ANGEZEIGTER TEXT:
HENSCHE RECHTSANWÄLTE, FACHANWALTSKANZLEI FÜR ARBEITSRECHT

ARBEITSRECHT AKTUELL // 08/102

Um­stel­lung ei­ner kirch­li­chen Ge­samt­ver­sor­gung auf das Punk­te­mo­dell des öf­fent­li­chen Diens­tes

Die Ca­ri­tas durf­te die bis­he­ri­ge end­ge­halts­be­zo­ge­ne Be­triebs­ren­te durch ein un­güns­ti­ge­res Punk­te­mo­dell ab­lö­sen: Bun­des­ar­beits­ge­richt, Ur­teil vom 19.08.2008, 3 AZR 383/06
Gesetzestext mit darauf liegendem Holzkreuz Kür­zun­gen bei der Be­triebs­ren­te ma­chen auch vor kirch­li­chen Ein­rich­tun­gen nicht halt

29.09.2008. In ei­nem ak­tu­el­len Ur­teil hat das Bun­des­ar­beits­ge­richt (BAG) den Sys­tem­wech­sel bei der be­trieb­li­chen Al­ters­ver­sor­gung im Be­reich der kirch­lich ge­bun­de­nen Ar­beits­ver­hält­nis­se für rech­tens er­klärt.

ROHDATEN:
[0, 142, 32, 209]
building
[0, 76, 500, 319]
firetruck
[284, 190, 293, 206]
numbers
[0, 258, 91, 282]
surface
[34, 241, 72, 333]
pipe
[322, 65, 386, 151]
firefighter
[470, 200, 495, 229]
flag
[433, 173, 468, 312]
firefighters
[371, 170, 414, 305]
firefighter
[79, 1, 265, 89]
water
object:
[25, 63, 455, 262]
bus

--

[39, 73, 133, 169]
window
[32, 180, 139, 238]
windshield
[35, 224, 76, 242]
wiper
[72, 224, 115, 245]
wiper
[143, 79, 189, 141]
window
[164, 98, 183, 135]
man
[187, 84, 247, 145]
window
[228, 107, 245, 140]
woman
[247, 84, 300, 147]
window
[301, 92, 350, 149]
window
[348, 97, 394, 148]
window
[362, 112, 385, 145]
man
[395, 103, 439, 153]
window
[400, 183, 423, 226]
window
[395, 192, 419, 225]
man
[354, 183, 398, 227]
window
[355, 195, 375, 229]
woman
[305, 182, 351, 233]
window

DEINE AUFGABE: Nenne bitte alle Angaben aus der Meldung zur kirchlichen Betriebsrente, die Ziffern enthalten, in der Reihenfolge ihres Auftretens.

ANTWORT ZUR AUFGABE:
- 08/102
- 19.08.2008
- 3 AZR 383/06
- 29.09.2008